In vitro characterization of new biphasic scaffolds in the sub-system Ca3(PO4)2–Ca5SiP2O12

Abstract This work examines the in vitro bioactivity and biocompatibility of new biphasic scaffolds from eutectoid ceramic composition corresponding to the sub-system Ca3(PO4)2–Ca5SiP2O12, to evaluate their possible approach in bone tissue engineering. Scaffolds were synthesized by polymer replica method. Polyurethane sponges with desired pore size and geometry were used as templates, which were impregnated in barbotine and sintered by heat treatment. In vitro bioactivity was evaluated by different soaking times in simulated body fluid (SBF), according to Kokubo's method. Biocompatibility of adult human mesenchymal stem cells (ah-MSCs), in terms of adhesion and proliferation, were studied in vitro on the scaffolds' surface.

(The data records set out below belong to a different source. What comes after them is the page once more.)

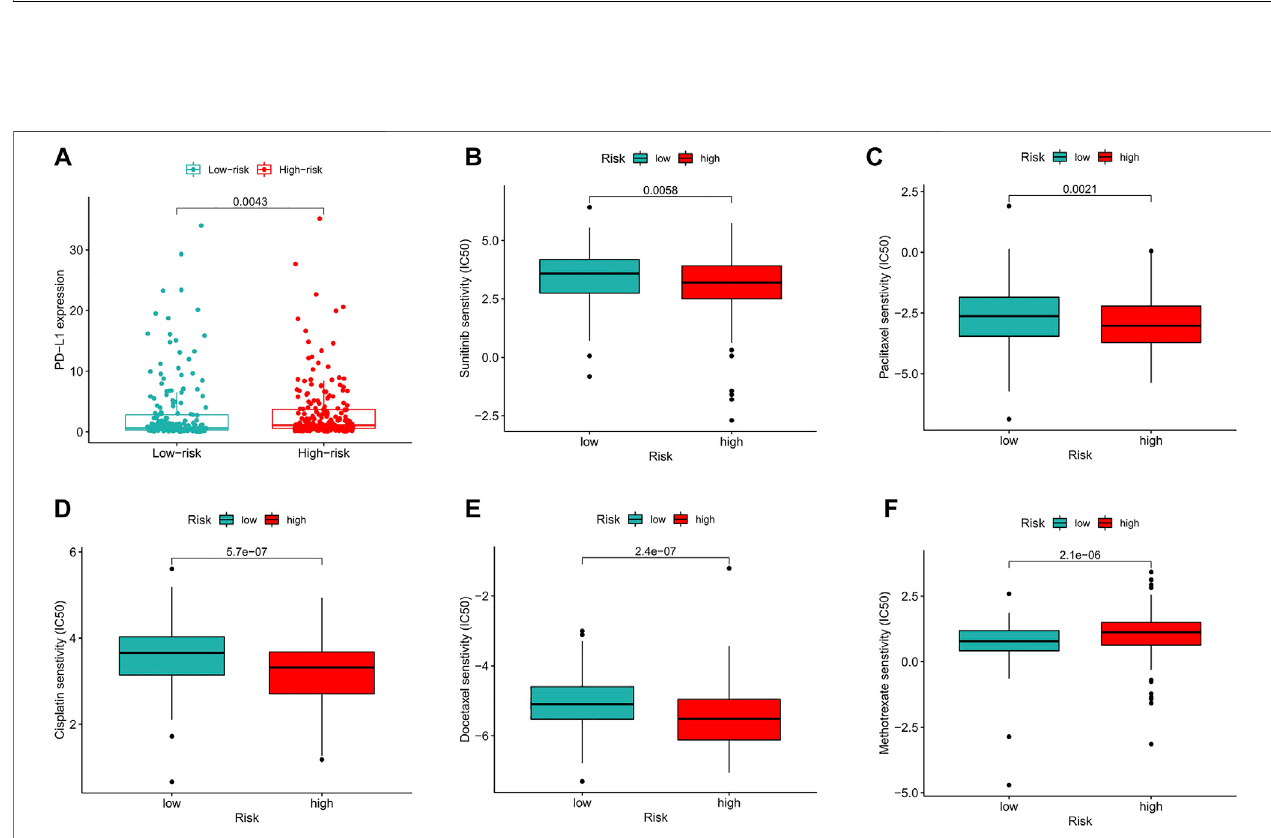
FIGURE 10| Comparison oftreatment drugs senstivity between high- and low-risk groups. (A) PD-L1 expression in high and low risk groups. (B) IC50 of sunitinib in high and low risk groups. (C) IC50 of paclitaxel in high and low risk groups. (D) IC50 of cisplatin in high and low risk groups. (E) IC50 of docetaxel in high and low risk groups. (F) IC50 of methotrexate in high and low risk groups. IC50, half-maximal inhibitory concentration. PD-L1, programmed cell death ligand 1.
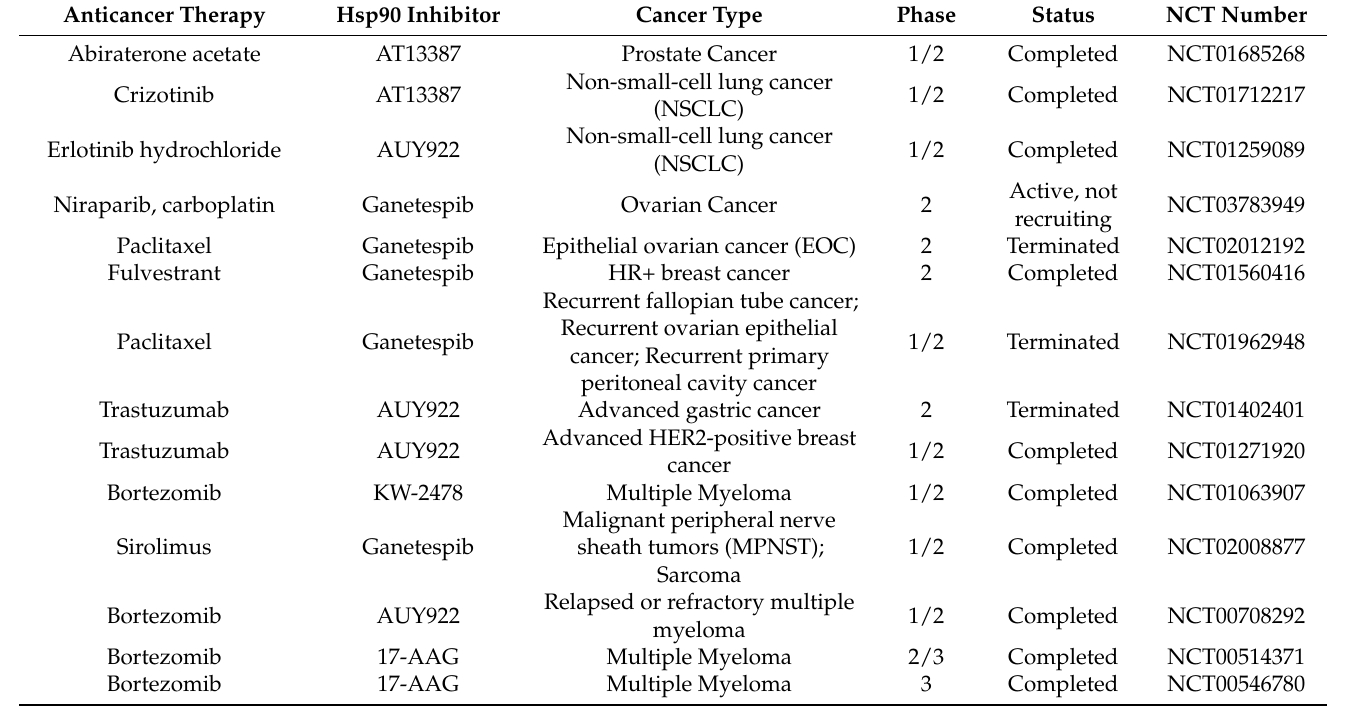
Table 3. Overview of HSP90 inhibitors combination therapy in clinical trial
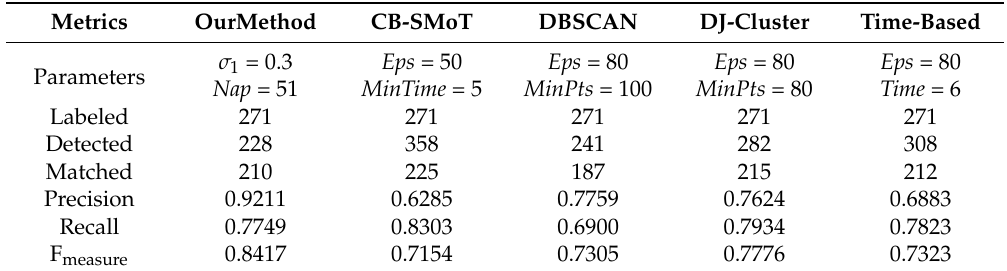
Table 2. Experimental results with the Geolife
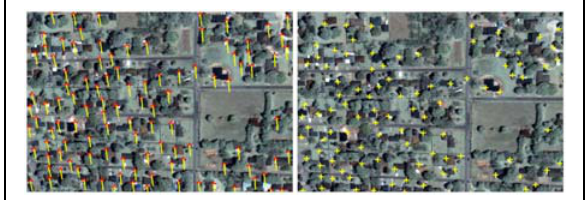
Figure 3. Corners in the first image are detected using Harris corner detector, and then Lucas-Kanade optical flow is applied to find corresponding feature points in the second image. Left image shows detected corners and optical flow vectors against the detected corners on the right image.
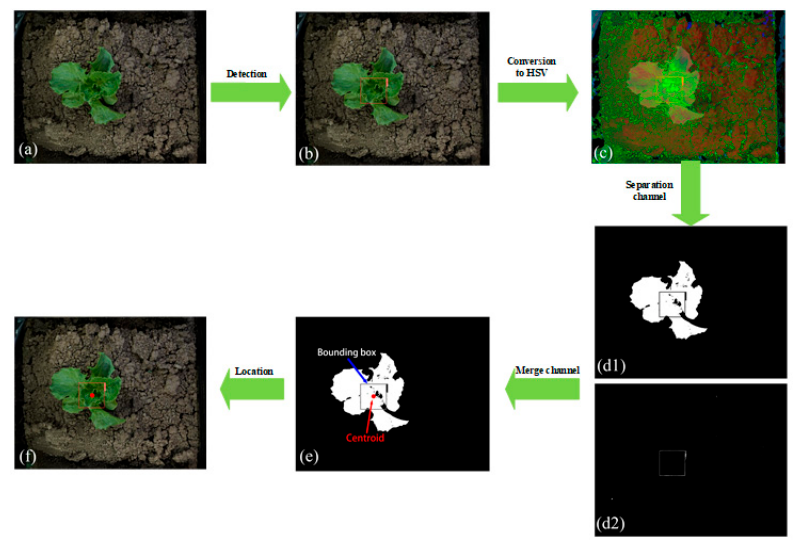
Figure 7. The visualization process of center positioning algorithm; ( a ) the original image captured, ( b ) the detection result of the deep learning model, ( c ) the color space image of HSV (the image of detection result is converted from RGB to HSV channel by image processing), ( d1 , d2 ) the separation results of crop and bounding box in different channels, ( e ) the result of merging color channel, ( f ) the final localization result.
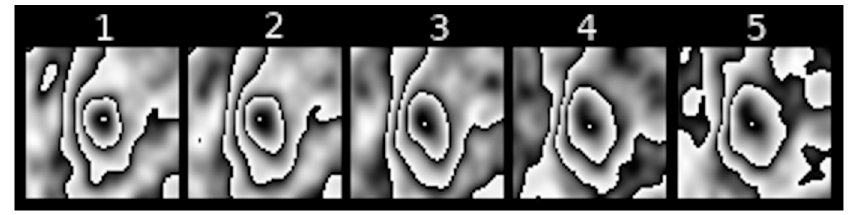
Figure 6. Example of a sequence of transformed PET images of a pulmonary nodule with moder- ately altered shape of [18F] FDG uptake contours.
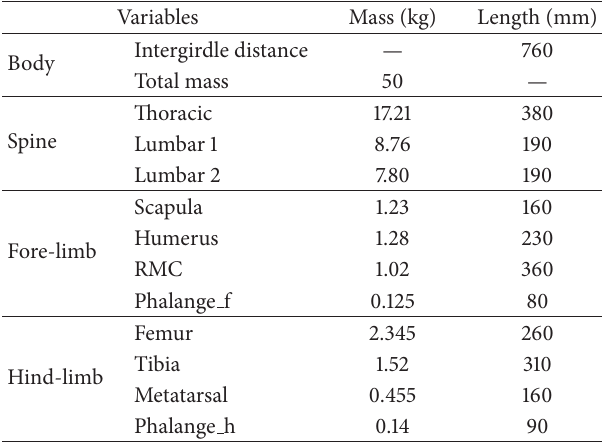
Table 1: Mechanical parameters of cheetah.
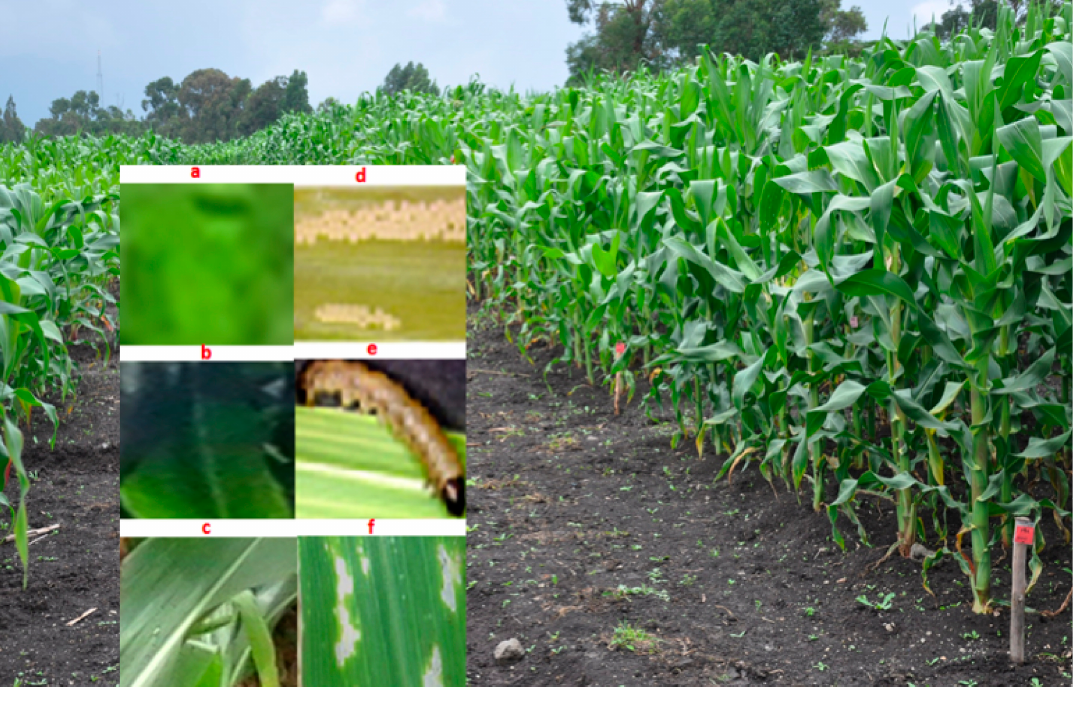
Figure 4. Example images collected using the ODK of a trial plot, ( a – c ) close images of leaves, ( d ) leaf of maize with insect egg, ( e ) insect larvae, and ( f ) signs of damage to the maize by disease.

Samples were characterized from mineralogical, chemical and microstructural point of view. Results showed that the bioactivity raised with increasing soaking time in SBF, giving place to a bone-like apatite surface transformation within 21 days. The ah-MSCs adhered and proliferated on the scaffolds' surface, establishing a close contact between them and forming an extensive monolayer to 21 days. Scaffolds presented a good in vitro bioactivity and biocompatibility then, they might be effective in future applications for bone tissue engineering.